Keep the lines exact and the pictures out as you repeat the following listing.

### DATASET EXCERPT
○ ○ ○ ○ ○
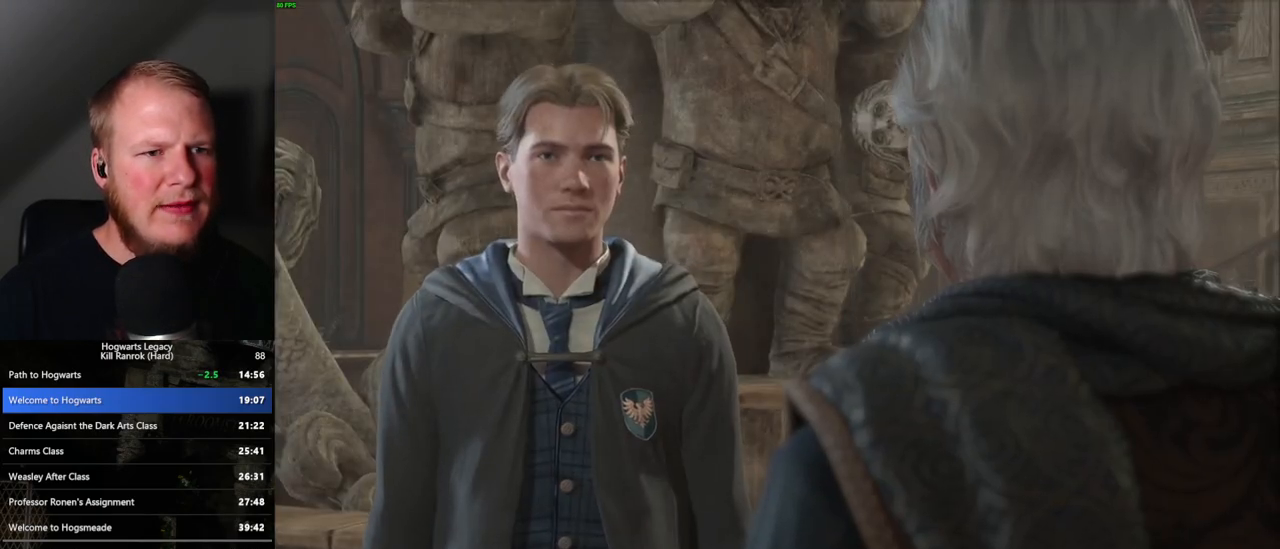
{"keys": [], "mouse": [], "events": [[50, "q", "down"], [67, "space", "down"], [133, "q", "up"], [133, "space", "up"], [183, "mouse_wheel", "down"], [200, "mouse_wheel", "up"], [200, "space", "down"], [217, "q", "down"], [233, "mouse_wheel", "down"], [267, "q", "up"], [267, "space", "up"], [300, "mouse_wheel", "up"], [350, "q", "down"], [367, "space", "down"], [417, "q", "up"], [417, "space", "up"]]}
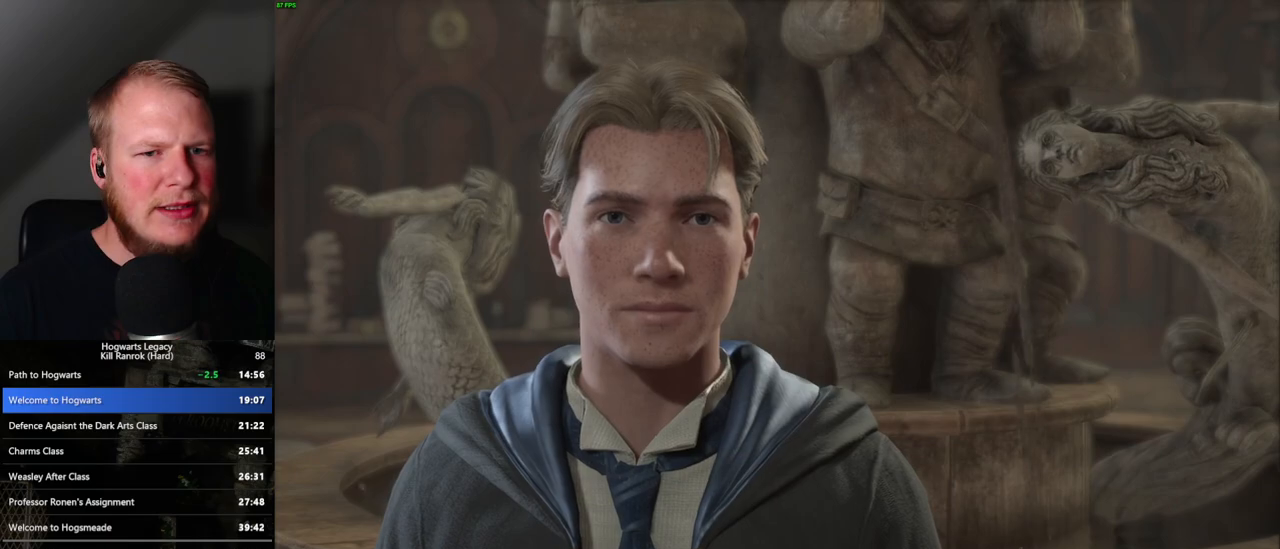
{"keys": ["q"], "mouse": [], "events": [[17, "q", "down"], [17, "space", "down"], [33, "mouse_wheel", "down"], [83, "q", "up"], [83, "space", "up"], [150, "mouse_wheel", "up"], [183, "q", "down"], [267, "q", "up"], [350, "q", "down"], [367, "mouse_wheel", "down"], [417, "q", "up"], [467, "mouse_wheel", "up"], [500, "q", "down"]]}
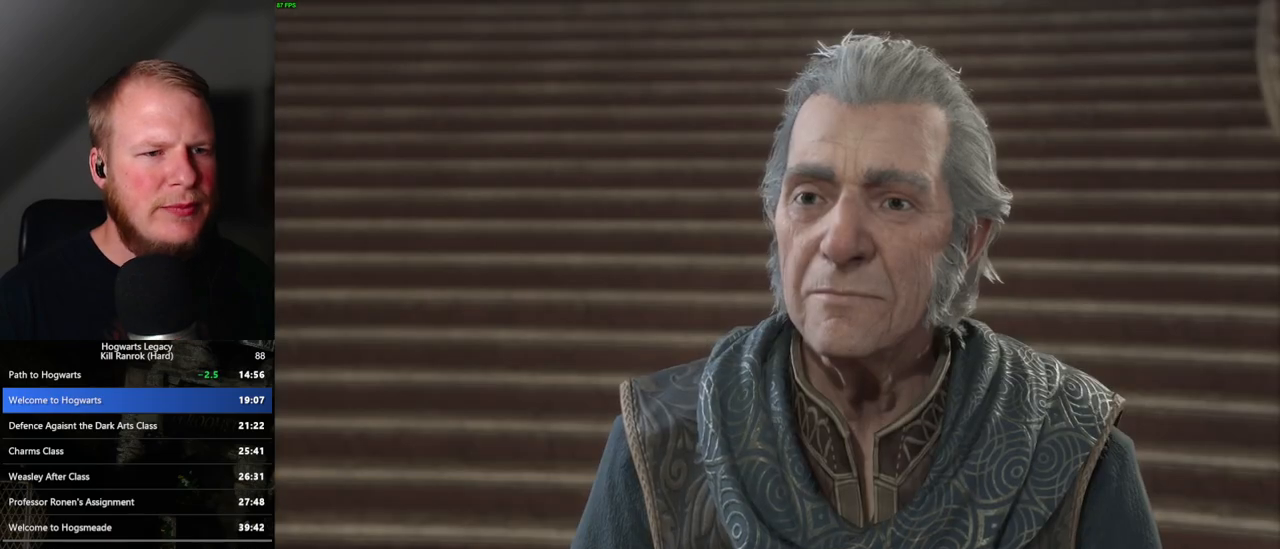
{"keys": ["q"], "mouse": [], "events": [[67, "q", "up"], [150, "mouse_wheel", "down"], [167, "mouse_wheel", "up"], [167, "q", "down"], [217, "q", "up"], [233, "mouse_wheel", "down"], [283, "mouse_wheel", "up"], [300, "q", "down"], [383, "q", "up"], [467, "q", "down"], [483, "mouse_wheel", "down"], [500, "mouse_wheel", "up"]]}
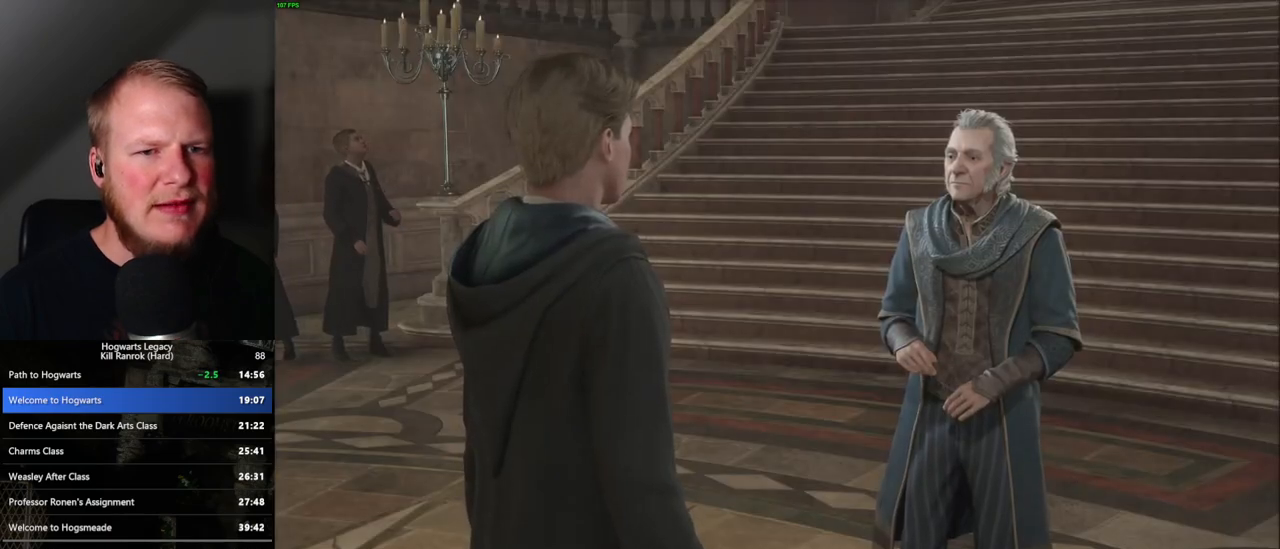
{"keys": [], "mouse": [], "events": [[50, "q", "up"], [100, "q", "down"], [183, "q", "up"], [283, "q", "down"], [333, "q", "up"], [367, "mouse_wheel", "down"], [433, "mouse_wheel", "up"], [433, "q", "down"], [483, "q", "up"]]}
○ ○ ○ ○ ○
### SOLVED PROBLEM
{"keys": [], "mouse": [], "events": [[50, "q", "down"], [67, "space", "down"], [133, "q", "up"], [133, "space", "up"], [183, "mouse_wheel", "down"], [200, "mouse_wheel", "up"], [200, "space", "down"], [217, "q", "down"], [233, "mouse_wheel", "down"], [267, "q", "up"], [267, "space", "up"], [300, "mouse_wheel", "up"], [350, "q", "down"], [367, "space", "down"], [417, "q", "up"], [417, "space", "up"]]}
{"keys": ["q"], "mouse": [], "events": [[17, "q", "down"], [17, "space", "down"], [33, "mouse_wheel", "down"], [83, "q", "up"], [83, "space", "up"], [150, "mouse_wheel", "up"], [183, "q", "down"], [267, "q", "up"], [350, "q", "down"], [367, "mouse_wheel", "down"], [417, "q", "up"], [467, "mouse_wheel", "up"], [500, "q", "down"]]}
{"keys": ["q"], "mouse": [], "events": [[67, "q", "up"], [150, "mouse_wheel", "down"], [167, "mouse_wheel", "up"], [167, "q", "down"], [217, "q", "up"], [233, "mouse_wheel", "down"], [283, "mouse_wheel", "up"], [300, "q", "down"], [383, "q", "up"], [467, "q", "down"], [483, "mouse_wheel", "down"], [500, "mouse_wheel", "up"]]}
{"keys": [], "mouse": [], "events": [[50, "q", "up"], [100, "q", "down"], [183, "q", "up"], [283, "q", "down"], [333, "q", "up"], [367, "mouse_wheel", "down"], [433, "mouse_wheel", "up"], [433, "q", "down"], [483, "q", "up"]]}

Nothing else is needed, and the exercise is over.